È possibile che una decisione chiaramente errata derivi dal fatto che il Var la esamina per più di cinque minuti?

«No. Se guardi un’azione una o due volte e poi sbagli, ci può stare. Ma il vero problema del Var è che doveva intervenire solo su errori evidenti. Col tempo, però, l’asticella si è abbassata sempre più: ora ci sono tre o quattro revisioni a partita. Se fossi ancora arbitro, comincerei a dubitare di me stesso.»

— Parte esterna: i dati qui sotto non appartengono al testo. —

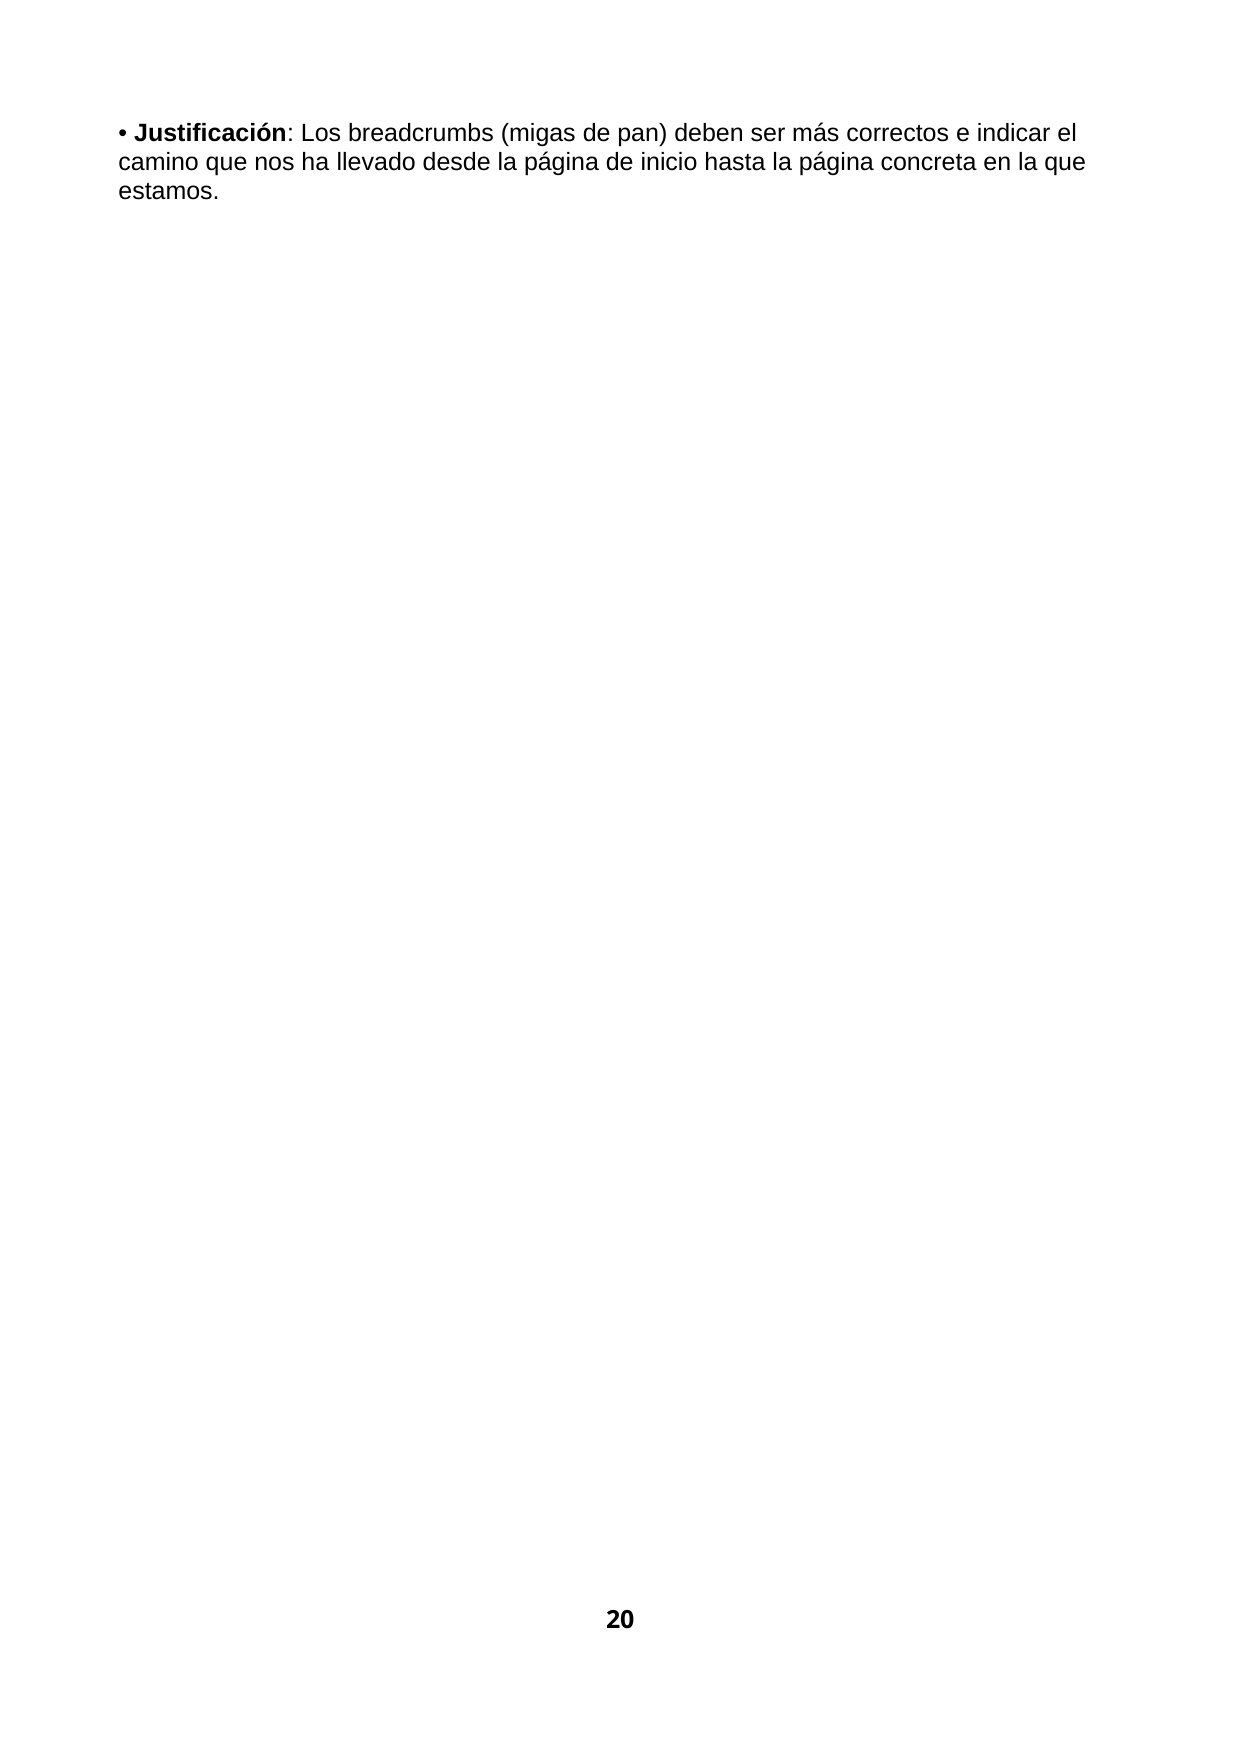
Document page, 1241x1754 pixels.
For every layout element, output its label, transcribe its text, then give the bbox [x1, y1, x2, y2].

text • Justificación: Los breadcrumbs (migas de pan) deben ser más correctos e indicar el camino que nos ha llevado desde la página de inicio hasta la página concreta en la que estamos. [118, 118, 1122, 204]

I controlli lunghi interrompono il gioco e cambiano il ritmo delle partite. Nel tentativo di garantire più equità, si sta forse creando più ingiustizia?

«Sì, e lo dico da tempo. È una pseudo-giustizia. Abbiamo creato altre forme di ingiustizia. Il primo grande esempio fu nella finale dei Mondiali 2018: il fallo di mano di Perisic, chiaramente non intenzionale, divenne rigore solo dopo la revisione video. L’arbitro in campo aveva deciso correttamente.»

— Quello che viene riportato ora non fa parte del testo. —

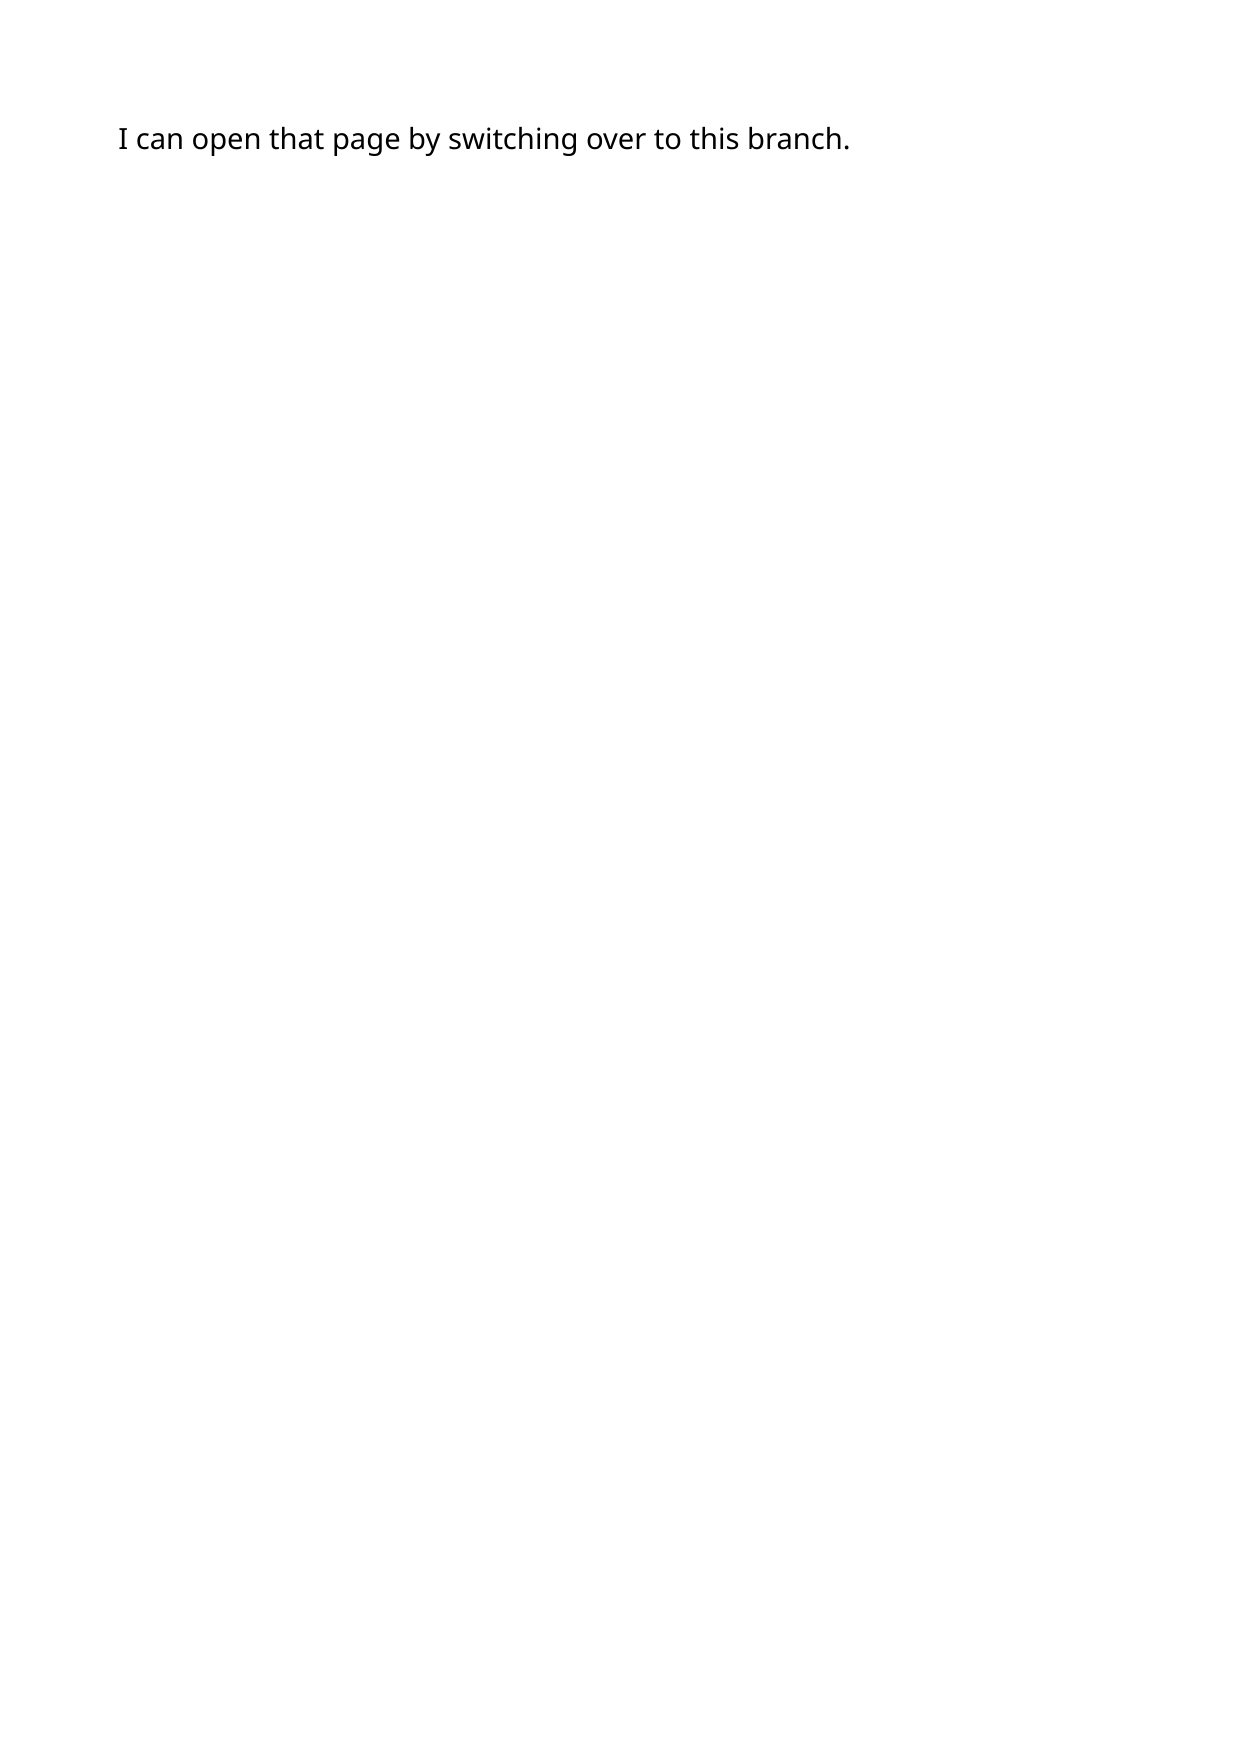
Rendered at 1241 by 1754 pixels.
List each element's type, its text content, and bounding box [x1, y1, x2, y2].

Alcuni sostengono che gli arbitri abbiano “dimenticato” come arbitrare senza Var. È d’accordo?

«Sì, ed è vero. È come con i telefoni o i navigatori: più la tecnologia ci aiuta, più perdiamo le nostre capacità. Gli arbitri non corrono più per posizionarsi bene o prendere decisioni immediate. Prima, se un giocatore cadeva in area, decidevi subito: rigore, fallo simulato o si continua. Oggi spesso non si capisce nemmeno se l’arbitro abbia visto l’azione.»

Il Var mette pressione anche sui suoi assistenti?

«Molta. Il video assistant guarda e riguarda l’azione, blocca l’immagine e nota un contatto. Poi manda l’arbitro al monitor. Così si prendono decisioni che l’arbitro in campo, in realtà, non condivide. Chi è in campo, ha una percezione molto più precisa di distanze e intenzioni, cose che in tv non si vedono.»

Molti pensano che quando un arbitro viene chiamato al monitor, cambi decisione nel 99% dei casi. È un processo utile o si potrebbe velocizzare?

«È giusto che l’arbitro possa vedere le immagini, ma spesso sa già che, se non cambia idea, dovrà spiegarsi davanti a milioni di telespettatori. Così preferisce assegnare un rigore per evitare polemiche. Ma è sbagliato: le decisioni vanno prese per chi è allo stadio, non per la tv.»

Si discute di ampliare l’uso del Var anche ai cartellini giallo-rossi. È la direzione giusta?

«No. Basta con queste sciocchezze! (…) La domanda quando è stato introdotto il Var era: renderà il calcio migliore? Ora possiamo rispondere. Le prove video non migliorano il calcio, né lo rendono più equo.»